2. Benefit Matrix Overview
2.1. Overall Benefit Structure

- Packages: Highest level, e.g., inpatient/outpatient.
- Sub-packages: Breakdown by common characteristics, e.g., emergency services.
- Interventions: Specific healthcare services, each with limits and tariffs.
2.2. Funds
- Primary Healthcare Fund (PHC): Covers outpatient services at lower-level facilities, funded by government and grants.
- Social Health Insurance Fund (SHIF): For contributing members, available at hospital level 3 and above.
- Emergency Chronic Critical Illness Fund (ECCIF): For emergency, critical, chronic, and palliative care.
2.3. Schemes
- UHC (Universal Healthcare Coverage): For all citizens using PHC and SHIF.
- PMF (Public Medical Officer Fund): For civil servants, extended coverage.
2.4. Payment Mechanisms
- Capitation: For PHC, based on patient numbers at facilities.
- Per Diem: Daily payments, e.g., ICU care.
- Fee for Service: SHA pays full fee if tariff is met.
- Fixed Fee for Service: SHA pays fixed fee; patient covers the rest.
- Case-Based: Depends on treatment scenario; e.g., cesarean after failed normal delivery.
ECCIF and SHIF use all payment mechanisms except capitation.
3. Workflow Details: Benefits Coverage
3.1. Workflow Description
- Input Reception: Takes Client Registry ID (CR ID), facility ID and optionally service type.
- Internal Data Retrieval: Fetches full patient profile and facility details.
- Rule Application: Applies SHA benefit matrix:
- Patient vs benefit categories.
- Facility vs licensed services.
- Sub-Benefit Determination: System compiles eligible sub-benefits.
- Outcome Delivery: Returns the list.
3.2. Key Validations
- Valid Facility ID & Type: Must be known and accurate.
- CR ID is Mandatory: Identifies the patient and their eligibility.
- Facility ID Type Must Be Recognised: e.g.,
fr-code,registration-number. - Valid Age and Gender: Needed for SHA age- and gender-based rules.
- CR Only Source for Patient Data: Ensures single source of truth.
- Facility Must Meet SHA Criteria: Includes KEPH level, ownership, contract status.

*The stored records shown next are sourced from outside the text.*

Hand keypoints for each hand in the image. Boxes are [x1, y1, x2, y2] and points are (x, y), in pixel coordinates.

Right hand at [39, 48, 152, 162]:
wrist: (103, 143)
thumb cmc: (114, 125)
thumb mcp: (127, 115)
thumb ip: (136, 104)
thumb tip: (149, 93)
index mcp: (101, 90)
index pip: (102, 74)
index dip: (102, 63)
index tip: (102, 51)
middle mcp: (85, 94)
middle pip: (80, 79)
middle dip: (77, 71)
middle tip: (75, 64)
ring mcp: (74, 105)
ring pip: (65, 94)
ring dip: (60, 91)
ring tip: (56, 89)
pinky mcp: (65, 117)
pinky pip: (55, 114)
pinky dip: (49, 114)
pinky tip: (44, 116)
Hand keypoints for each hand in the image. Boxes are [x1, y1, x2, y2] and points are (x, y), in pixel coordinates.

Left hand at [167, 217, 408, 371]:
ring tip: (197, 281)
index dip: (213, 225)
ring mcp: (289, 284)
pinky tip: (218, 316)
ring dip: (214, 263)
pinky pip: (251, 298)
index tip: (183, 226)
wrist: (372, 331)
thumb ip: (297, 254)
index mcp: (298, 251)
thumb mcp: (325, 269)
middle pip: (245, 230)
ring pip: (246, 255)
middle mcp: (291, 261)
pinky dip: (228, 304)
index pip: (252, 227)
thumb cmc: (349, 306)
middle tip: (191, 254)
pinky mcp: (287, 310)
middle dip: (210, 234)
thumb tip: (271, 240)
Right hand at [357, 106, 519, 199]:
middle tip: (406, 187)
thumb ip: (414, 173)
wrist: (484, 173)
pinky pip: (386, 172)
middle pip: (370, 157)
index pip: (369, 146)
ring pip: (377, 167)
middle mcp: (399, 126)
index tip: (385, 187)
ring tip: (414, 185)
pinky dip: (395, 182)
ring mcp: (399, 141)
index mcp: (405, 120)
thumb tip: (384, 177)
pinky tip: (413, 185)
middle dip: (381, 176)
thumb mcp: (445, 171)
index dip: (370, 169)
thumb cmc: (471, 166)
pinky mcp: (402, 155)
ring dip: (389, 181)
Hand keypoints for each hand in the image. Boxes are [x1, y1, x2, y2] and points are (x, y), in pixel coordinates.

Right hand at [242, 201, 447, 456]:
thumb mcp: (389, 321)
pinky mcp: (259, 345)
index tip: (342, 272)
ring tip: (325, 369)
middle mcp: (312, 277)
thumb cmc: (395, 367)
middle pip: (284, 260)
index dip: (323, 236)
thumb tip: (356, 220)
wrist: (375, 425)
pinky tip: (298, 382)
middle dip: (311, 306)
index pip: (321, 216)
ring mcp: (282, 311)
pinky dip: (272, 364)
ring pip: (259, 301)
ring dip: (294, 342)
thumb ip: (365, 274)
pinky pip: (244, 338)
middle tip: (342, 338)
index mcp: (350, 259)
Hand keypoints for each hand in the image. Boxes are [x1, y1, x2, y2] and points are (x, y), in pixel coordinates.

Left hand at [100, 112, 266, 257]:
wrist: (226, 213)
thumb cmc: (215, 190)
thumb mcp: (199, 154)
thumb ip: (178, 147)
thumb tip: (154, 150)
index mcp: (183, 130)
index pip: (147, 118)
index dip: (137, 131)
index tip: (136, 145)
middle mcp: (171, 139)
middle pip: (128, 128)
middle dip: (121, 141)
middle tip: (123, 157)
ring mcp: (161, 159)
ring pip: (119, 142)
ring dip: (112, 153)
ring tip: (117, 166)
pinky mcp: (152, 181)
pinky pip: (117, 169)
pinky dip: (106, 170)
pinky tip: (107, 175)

3.3. Workflow Data Dictionary
| Field Name | Description | Data Type | Required | Purpose |
|---|---|---|---|---|
| Beneficiary Client Registry ID | Unique patient identifier from Patient Search | String | Yes | Used to retrieve profile and apply rules |
| Facility Identifier | Unique ID for health facility | String | Yes | Required to determine eligible services |
| Facility Identifier Type | e.g., fr-code, registration-number | String | Yes | Helps system interpret facility ID |
| Service Type | e.g., INPATIENT, OUTPATIENT | String | Yes | Context for the check |
| Sub-Benefit Code | Optional code for a specific benefit | String | No | If specified, limits search to one item |
3.4. Expected Outcomes
- Successful Retrieval of Benefits: Patient is eligible, list of sub-benefits returned.

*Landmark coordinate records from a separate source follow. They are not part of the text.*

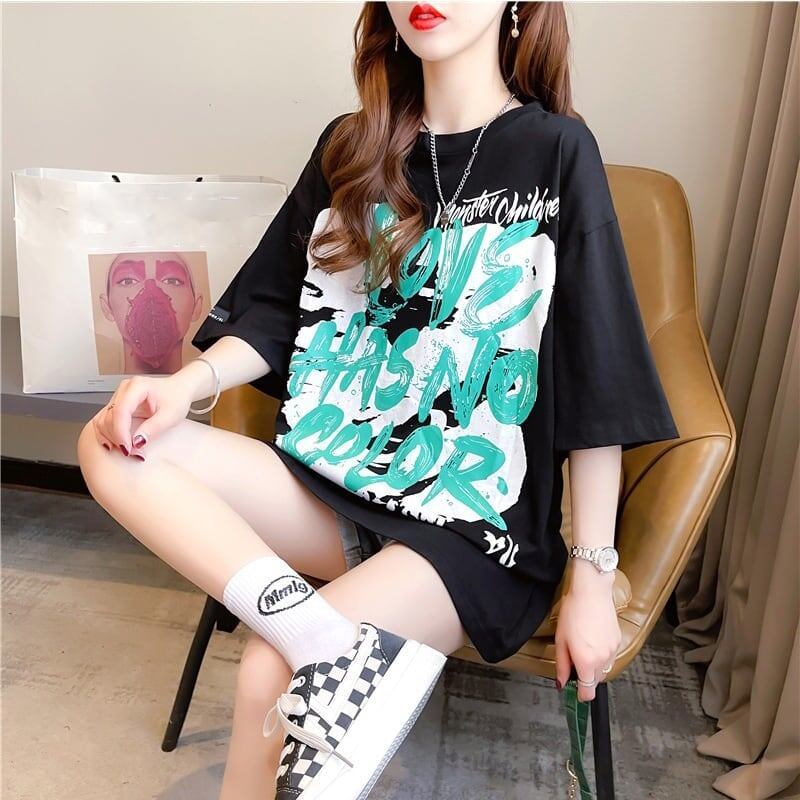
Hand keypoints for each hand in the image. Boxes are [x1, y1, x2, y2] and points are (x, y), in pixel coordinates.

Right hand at [90, 374, 192, 459]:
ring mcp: (119, 397)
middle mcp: (124, 389)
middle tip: (132, 453)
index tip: (127, 448)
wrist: (179, 390)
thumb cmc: (176, 398)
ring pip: (103, 420)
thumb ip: (153, 428)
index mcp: (137, 386)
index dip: (121, 432)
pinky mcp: (117, 405)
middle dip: (117, 438)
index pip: (121, 411)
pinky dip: (109, 435)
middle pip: (109, 417)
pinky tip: (119, 444)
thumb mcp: (171, 416)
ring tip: (128, 449)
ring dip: (111, 438)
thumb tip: (136, 442)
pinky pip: (104, 422)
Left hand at [554, 562, 621, 701]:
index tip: (575, 692)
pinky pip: (609, 655)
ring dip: (594, 665)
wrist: (592, 592)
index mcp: (586, 661)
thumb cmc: (574, 612)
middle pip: (595, 681)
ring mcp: (612, 650)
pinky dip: (601, 653)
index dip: (580, 694)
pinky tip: (593, 637)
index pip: (588, 691)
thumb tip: (561, 681)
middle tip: (574, 660)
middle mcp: (602, 660)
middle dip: (585, 676)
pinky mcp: (618, 640)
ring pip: (603, 668)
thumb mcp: (561, 639)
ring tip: (583, 645)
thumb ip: (562, 664)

- No Benefits Found: Valid patient/facility but no matched sub-benefits.
- Input Error: Invalid or missing data prevented execution.
4. Critical Success Factors for Benefits Coverage Integration
- Keep IDs Updated: Use the latest
beneficiary_cr_id,facility_id, andfacility_id_type. - Understand SHA Rules: Know how demographics and facility affect results.
- Handle “No Benefits Found” Gracefully: Design for fallback messaging or user alerts.